What I miss most are not memories of good times we had, or specific occasions. It is much more indistinct but pervasive. I miss most of all a sense of her presence. The home, and much of my daily life also, feels empty as if the oxygen has been drained from it leaving a vacuum. The absence of a companion to share my thoughts, interests, joys and complaints on my arrival home is an irreplaceable absence, and frankly, feels unnatural. And, of course, defines loneliness.

There are memories. But each thought of her presence immediately invokes thoughts of her absence, like two sides of the same coin. They are bittersweet. My daughter bought me a Nixplay. It is small electronic screen that is positioned on a table next to the couch where I spend much time. It displays more than a thousand photos, most of Linda, which automatically scroll through it. It is just in the last year when viewing these photos that a sense of happiness has begun to supersede the sadness occasioned by Linda’s absence. But truth dictates that memories of happiness are a thin replacement for happiness itself.
Gone yes. Yet in a certain sense Linda continues to exist as an active force in my life. I think of her continuously. I can hear her voice, extending encouragement but also checking my behavior she would disapprove of. Before I act, I often ask myself what she would do and I borrow from her values and wisdom.

Needless to say there is much joy in my life, I have not been passive, I spend good times with my children and grandchildren and have wonderful and meaningful experiences with kind and caring friends. But even here, my outreaches and experiences are transformed. In a certain undefinable sense my partnership with Linda provided a foundation I stood on as I engaged life’s experiences and gave them a subliminal unity. That foundation is gone and so my experiences feel more episodic, detached, and less components of a continuous whole that are sewn together by my marriage which was a constant.

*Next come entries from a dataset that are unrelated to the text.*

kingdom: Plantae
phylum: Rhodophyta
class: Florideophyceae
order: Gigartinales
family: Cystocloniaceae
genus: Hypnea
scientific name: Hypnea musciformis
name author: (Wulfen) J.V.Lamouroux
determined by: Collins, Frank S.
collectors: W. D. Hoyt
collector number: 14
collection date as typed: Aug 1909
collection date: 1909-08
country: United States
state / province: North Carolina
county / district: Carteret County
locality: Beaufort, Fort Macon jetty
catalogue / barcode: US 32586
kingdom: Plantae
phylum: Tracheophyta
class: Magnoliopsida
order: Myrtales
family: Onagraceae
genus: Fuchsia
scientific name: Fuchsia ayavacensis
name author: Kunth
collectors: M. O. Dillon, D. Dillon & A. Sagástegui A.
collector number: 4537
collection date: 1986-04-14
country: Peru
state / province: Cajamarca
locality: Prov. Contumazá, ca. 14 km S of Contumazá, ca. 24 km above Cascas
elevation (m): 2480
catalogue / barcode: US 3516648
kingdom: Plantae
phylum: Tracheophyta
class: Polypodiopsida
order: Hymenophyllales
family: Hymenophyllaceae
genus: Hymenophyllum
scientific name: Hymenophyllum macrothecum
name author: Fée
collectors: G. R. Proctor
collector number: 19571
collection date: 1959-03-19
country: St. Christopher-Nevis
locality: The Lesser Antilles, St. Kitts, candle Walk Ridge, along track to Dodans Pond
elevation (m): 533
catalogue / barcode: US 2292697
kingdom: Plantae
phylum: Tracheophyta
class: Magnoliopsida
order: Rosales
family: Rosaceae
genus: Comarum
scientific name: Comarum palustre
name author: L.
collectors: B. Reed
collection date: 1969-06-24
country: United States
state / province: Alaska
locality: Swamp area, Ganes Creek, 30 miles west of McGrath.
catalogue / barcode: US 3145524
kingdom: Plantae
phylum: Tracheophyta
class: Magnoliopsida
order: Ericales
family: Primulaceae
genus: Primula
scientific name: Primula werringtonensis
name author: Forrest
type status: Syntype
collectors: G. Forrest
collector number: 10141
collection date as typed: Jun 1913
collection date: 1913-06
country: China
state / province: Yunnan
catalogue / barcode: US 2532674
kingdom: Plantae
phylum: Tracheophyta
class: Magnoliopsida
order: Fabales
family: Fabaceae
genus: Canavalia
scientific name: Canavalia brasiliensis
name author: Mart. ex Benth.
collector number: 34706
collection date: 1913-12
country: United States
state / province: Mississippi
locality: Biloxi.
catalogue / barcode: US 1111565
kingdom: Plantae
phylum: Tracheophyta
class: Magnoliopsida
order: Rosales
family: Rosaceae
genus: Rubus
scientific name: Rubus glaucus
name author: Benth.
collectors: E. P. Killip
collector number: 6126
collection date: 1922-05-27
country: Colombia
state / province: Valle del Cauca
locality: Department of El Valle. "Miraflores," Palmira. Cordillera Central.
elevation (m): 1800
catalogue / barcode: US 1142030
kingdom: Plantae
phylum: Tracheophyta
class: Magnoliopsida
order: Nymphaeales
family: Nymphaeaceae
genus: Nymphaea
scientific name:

Such relations are satisfying in themselves but now subtly different.

There is great sadness in the irretrievable fact that she is gone and can longer experience life. I feel for her even though she is no longer literally here. It also occasions what I can only refer to as survivors’ guilt. Linda loved her grandchildren and they were sources of very vital joy. I feel overwhelmingly sad that she did not live longer to witness and feel the pride of their accomplishments. And I feel the unfairness of the reality that I am here able to engage those experiences that death has deprived her of.

I can no longer care for Linda, but I keep her close by caring for the things that she cared about. I feed the birds in the winter. It was her hobby and I continue to enjoy them as she and I enjoyed them together. I make sure that our cats, which were hers more than mine, are in good health. Linda took leadership in maintaining our home. Though not fanatical about it, she ensured that our home was neat and clean and in good repair. I have taken up that concern and made it my own. It is not only what I want, but it is a way of respecting what she valued, and so acting is a source of satisfaction.

Linda was an eminently practical person and had insights and skills which I lacked. Grief by definition partakes of sadness. But out of that sadness there are also feelings of gratitude. I am immensely thankful for who she was, for sharing her life with me and gifts she has left me that have made me a richer, better person.

Linda is buried in a small cemetery in Newark. I feel the importance of visiting her grave twice a year, once around the anniversary of her death and then again near the time of her birthday which is in early January. Sometimes my children join me. I know she is not there nor do I need to visit the cemetery to remember her. That I do every day, But it feels to me like the right thing to do; an act of reverence that sets aside a special time to commune with her memory undistracted by the regular demands of the day.

As noted, grief moves and changes course as it will. The loss of my beloved wife will always be with me. How could it not? But in time, I am confident that breezes will blow and I will find the resources to meet the challenges life places in my path and perhaps I will be taken to new places.